─── Document extract

## Finite abelian groups have subgroups of every order dividing the order of the group

Use Cauchy’s Theorem and induction to prove that a finite abelian group has a subgroup of order $d$ for all $d$ dividing $|G|$.

First we make a quick definition. Let $G$ be a finite abelian group, say with $|G| = n$. By the Fundamental Theorem of Arithmetic, $n$ factors completely as a product of primes in an essentially unique way; that is, $n = p_1p_2 \ldots p_k$ for some primes $p_i$, where $k$ is unique and the $p_i$ are unique up to a permutation. We call this $k$ the width of $G$. We will proceed by induction on the width of $G$.

If $G$ has width 0, then $|G| = 1$ so that $G = 1$. Now 1 itself is the only (positive) divisor of 1 and $G$ itself is a subgroup of order 1. Thus the conclusion holds in the base case.

Now suppose that every group $G$ of width $n$ has the property that if $d$ divides $|G|$, then there exists a subgroup $H \leq G$ with $|H| = d$. Let $G$ be a group of width $n+1$; say $|G| = p_1 \cdots p_{n+1} = m$. Let $d|m$. If $d = 1$, then $1$ is a subgroup of $G$ of order $d$. Suppose $d > 1$ and without loss of generality, say $p_1$ divides $d$. By Cauchy’s Theorem, there exists an element $x \in G$ of order $p_1$, and $\langle x \rangle$ is normal in $G$ since $G$ is abelian. Now $G/\langle x \rangle$ has width $n$ and order $m/p$. By the induction hypothesis, there is a subgroup $H/\langle x \rangle$ of $G/\langle x \rangle$ of order $d/p$, and so $H \leq G$ has order $d$ as desired.

• Robert Bradford  On January 17, 2011 at 5:35 pm

How does d=m imply G is order d?

• nbloomf  On January 17, 2011 at 7:59 pm

Good question.

I just noticed that this proof is broken for another reason: the line “if $d|pm$ then $d = p$ or $d|m$” is wrong.

I’ll add this to the growing list of broken proofs that will have to be fixed later when I have more time.

Thanks!

• Gobi Ree  On November 29, 2011 at 1:56 am

Why does the image of ‘pm’ seem $r$? lol

• Gobi Ree  On November 29, 2011 at 2:01 am

And it may be an error that $G \leq G$ is a subgroup of order $d$

──────

#### Tasks to perform
**A)** From the page on subgroups of finite abelian groups, list every comment's author with the date and time it was posted.
**B)** Answer these questions from the page on subgroups of finite abelian groups.
(i) What does the proof call the number k of prime factors of |G|?
(ii) What is the order of G when its width is 0?
(iii) Which line does nbloomf say is wrong?
**C)** In the inductive step on the page on subgroups of finite abelian groups, why is there an element x of order p_1, and why is ⟨x⟩ normal in G?

─── Recorded data

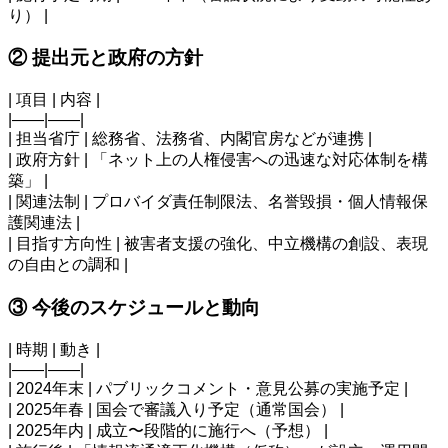
り） |
② 提出元と政府の方針
| 項目 | 内容 |
|——|——|
| 担当省庁 | 総務省、法務省、内閣官房などが連携 |
| 政府方針 | 「ネット上の人権侵害への迅速な対応体制を構
築」 |
| 関連法制 | プロバイダ責任制限法、名誉毀損・個人情報保
護関連法 |
| 目指す方向性 | 被害者支援の強化、中立機構の創設、表現
の自由との調和 |
③ 今後のスケジュールと動向
| 時期 | 動き |
|——|——|
| 2024年末 | パブリックコメント・意見公募の実施予定 |
| 2025年春 | 国会で審議入り予定（通常国会） |
| 2025年内 | 成立〜段階的に施行へ（予想） |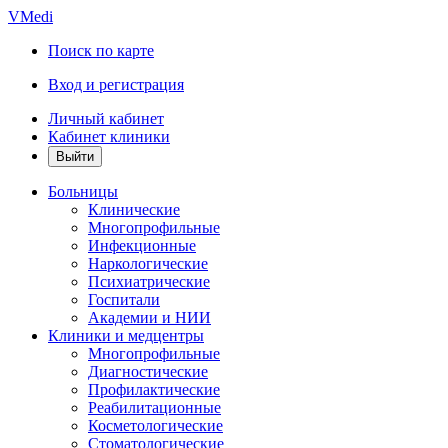
VMedi
Поиск по карте
Вход и регистрация
Личный кабинет
Кабинет клиники
Больницы
Клинические
Многопрофильные
Инфекционные
Наркологические
Психиатрические
Госпитали
Академии и НИИ
Клиники и медцентры
Многопрофильные
Диагностические
Профилактические
Реабилитационные
Косметологические
Стоматологические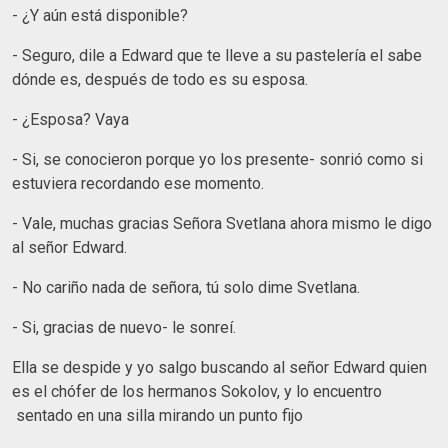
- ¿Y aún está disponible?
- Seguro, dile a Edward que te lleve a su pastelería el sabe
dónde es, después de todo es su esposa.
- ¿Esposa? Vaya
- Si, se conocieron porque yo los presente- sonrió como si
estuviera recordando ese momento.
- Vale, muchas gracias Señora Svetlana ahora mismo le digo
al señor Edward.
- No cariño nada de señora, tú solo dime Svetlana.
- Si, gracias de nuevo- le sonreí.
Ella se despide y yo salgo buscando al señor Edward quien
es el chófer de los hermanos Sokolov, y lo encuentro
sentado en una silla mirando un punto fijo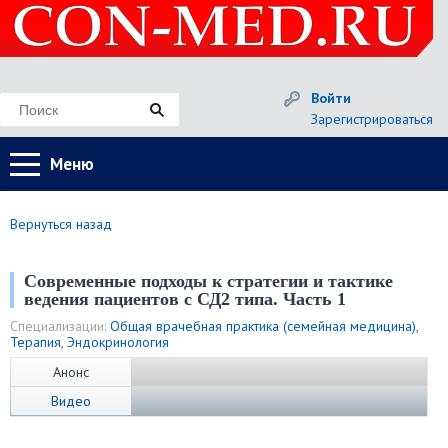
Войти
Зарегистрироваться
Меню
Вернуться назад
Современные подходы к стратегии и тактике
ведения пациентов с СД2 типа. Часть 1
Специализации:
Общая врачебная практика (семейная медицина)
,
Терапия
,
Эндокринология
Анонс
Видео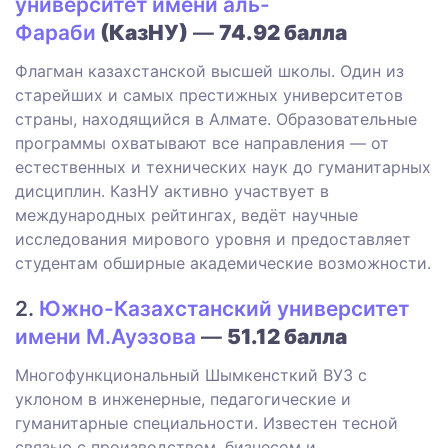
университет имени аль-
Фараби
(КазНУ)
—
74.92 балла
Флагман казахстанской высшей школы. Один из
старейших и самых престижных университетов
страны, находящийся в Алмате. Образовательные
программы охватывают все направления — от
естественных и технических наук до гуманитарных
дисциплин. КазНУ активно участвует в
международных рейтингах, ведёт научные
исследования мирового уровня и предоставляет
студентам обширные академические возможности.
2.
Южно-Казахстанский университет
имени М.Ауэзова
—
51.12 балла
Многофункциональный Шымкенсткий ВУЗ с
уклоном в инженерные, педагогические и
гуманитарные специальности. Известен тесной
связью с производством, бизнесом и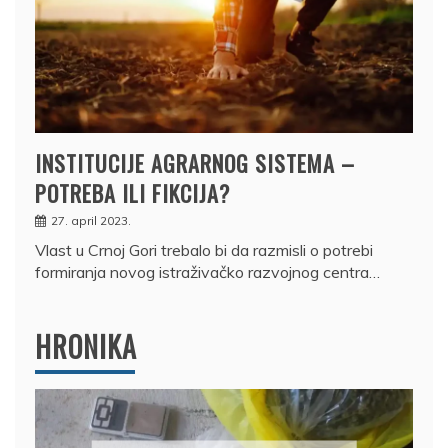
INSTITUCIJE AGRARNOG SISTEMA –
POTREBA ILI FIKCIJA?
27. april 2023.
Vlast u Crnoj Gori trebalo bi da razmisli o potrebi
formiranja novog istraživačko razvojnog centra…
HRONIKA
DRŽAVLJANIN RUSIJE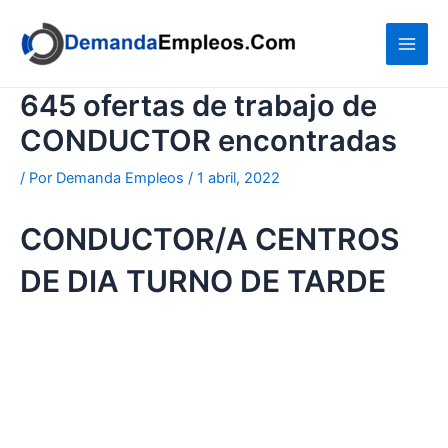
Ir
al
contenido
645 ofertas de trabajo de
CONDUCTOR encontradas
/ Por
Demanda Empleos
/
1 abril, 2022
CONDUCTOR/A CENTROS
DE DIA TURNO DE TARDE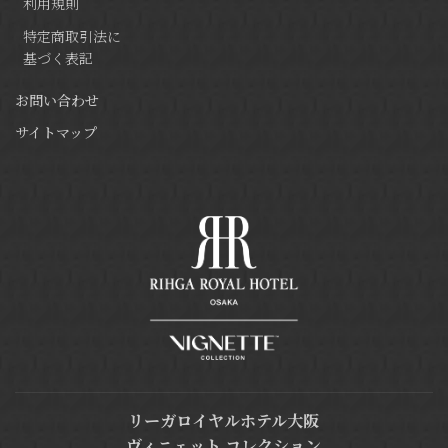
利用規則
特定商取引法に
基づく表記
お問い合わせ
サイトマップ
リーガロイヤルホテル大阪
ヴィニェット コレクション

──────

#### Answers given
**A)**
- Robert Bradford: January 17, 2011 at 5:35 pm
- nbloomf: January 17, 2011 at 7:59 pm
- Gobi Ree: November 29, 2011 at 1:56 am
- Gobi Ree: November 29, 2011 at 2:01 am

**B)**
(i) The width of G.
(ii) 1.
(iii) "if $d|pm$ then $d = p$ or $d|m$".

**C)** Cauchy's Theorem gives an element x in G of order p_1, because p_1 is a prime dividing the order of G. The subgroup ⟨x⟩ is normal in G because G is abelian.